[Start of section]

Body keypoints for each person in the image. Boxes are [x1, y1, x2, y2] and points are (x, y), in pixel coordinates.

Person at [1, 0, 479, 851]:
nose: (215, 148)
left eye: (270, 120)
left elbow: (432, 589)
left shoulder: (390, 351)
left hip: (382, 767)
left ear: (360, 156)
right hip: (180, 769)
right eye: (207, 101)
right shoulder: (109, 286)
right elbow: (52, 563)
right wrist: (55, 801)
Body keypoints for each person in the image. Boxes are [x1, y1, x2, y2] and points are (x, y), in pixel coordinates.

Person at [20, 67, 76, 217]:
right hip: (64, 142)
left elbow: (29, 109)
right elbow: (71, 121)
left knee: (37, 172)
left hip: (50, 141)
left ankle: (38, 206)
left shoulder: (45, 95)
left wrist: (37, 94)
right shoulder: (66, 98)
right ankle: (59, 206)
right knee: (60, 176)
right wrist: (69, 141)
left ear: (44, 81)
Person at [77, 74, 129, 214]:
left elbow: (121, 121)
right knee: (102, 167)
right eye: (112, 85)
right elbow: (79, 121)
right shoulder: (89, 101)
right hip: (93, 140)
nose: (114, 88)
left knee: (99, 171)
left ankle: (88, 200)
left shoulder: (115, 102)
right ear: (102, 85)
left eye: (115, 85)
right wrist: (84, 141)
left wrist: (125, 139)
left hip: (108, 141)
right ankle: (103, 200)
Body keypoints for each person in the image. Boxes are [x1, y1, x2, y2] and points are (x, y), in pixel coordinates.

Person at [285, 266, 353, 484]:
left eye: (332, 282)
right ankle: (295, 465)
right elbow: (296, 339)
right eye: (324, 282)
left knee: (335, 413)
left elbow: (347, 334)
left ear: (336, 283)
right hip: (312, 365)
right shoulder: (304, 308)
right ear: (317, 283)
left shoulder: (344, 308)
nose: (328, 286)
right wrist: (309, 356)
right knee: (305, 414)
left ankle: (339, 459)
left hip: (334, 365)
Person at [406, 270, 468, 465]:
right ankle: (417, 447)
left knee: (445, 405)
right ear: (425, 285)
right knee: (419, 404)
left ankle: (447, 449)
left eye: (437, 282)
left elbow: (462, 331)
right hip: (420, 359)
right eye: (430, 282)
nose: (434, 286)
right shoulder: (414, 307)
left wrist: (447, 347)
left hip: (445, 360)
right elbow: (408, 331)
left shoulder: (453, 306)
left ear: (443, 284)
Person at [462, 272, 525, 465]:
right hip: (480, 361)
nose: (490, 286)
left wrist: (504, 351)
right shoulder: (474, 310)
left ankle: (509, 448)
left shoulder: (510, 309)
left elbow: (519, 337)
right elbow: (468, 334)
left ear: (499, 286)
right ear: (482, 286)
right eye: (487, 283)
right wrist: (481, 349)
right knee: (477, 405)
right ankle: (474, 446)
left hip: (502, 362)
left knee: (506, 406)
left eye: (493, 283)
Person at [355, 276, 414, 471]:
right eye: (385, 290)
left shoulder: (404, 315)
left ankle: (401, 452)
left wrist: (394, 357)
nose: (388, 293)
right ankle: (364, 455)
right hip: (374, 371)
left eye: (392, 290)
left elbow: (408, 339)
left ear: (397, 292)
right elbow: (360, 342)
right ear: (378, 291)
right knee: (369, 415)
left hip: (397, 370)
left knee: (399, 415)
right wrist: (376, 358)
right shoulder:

[End of section]

→ EXERCISE DIRECTIONS
Set down only the line containing "right hip: (480, 361)" and the lines after it through the end, exactly as they appear above.

→ RESPONSE BOX
right hip: (480, 361)
nose: (490, 286)
left wrist: (504, 351)
right shoulder: (474, 310)
left ankle: (509, 448)
left shoulder: (510, 309)
left elbow: (519, 337)
right elbow: (468, 334)
left ear: (499, 286)
right ear: (482, 286)
right eye: (487, 283)
right wrist: (481, 349)
right knee: (477, 405)
right ankle: (474, 446)
left hip: (502, 362)
left knee: (506, 406)
left eye: (493, 283)
Person at [355, 276, 414, 471]:
right eye: (385, 290)
left shoulder: (404, 315)
left ankle: (401, 452)
left wrist: (394, 357)
nose: (388, 293)
right ankle: (364, 455)
right hip: (374, 371)
left eye: (392, 290)
left elbow: (408, 339)
left ear: (397, 292)
right elbow: (360, 342)
right ear: (378, 291)
right knee: (369, 415)
left hip: (397, 370)
left knee: (399, 415)
right wrist: (376, 358)
right shoulder:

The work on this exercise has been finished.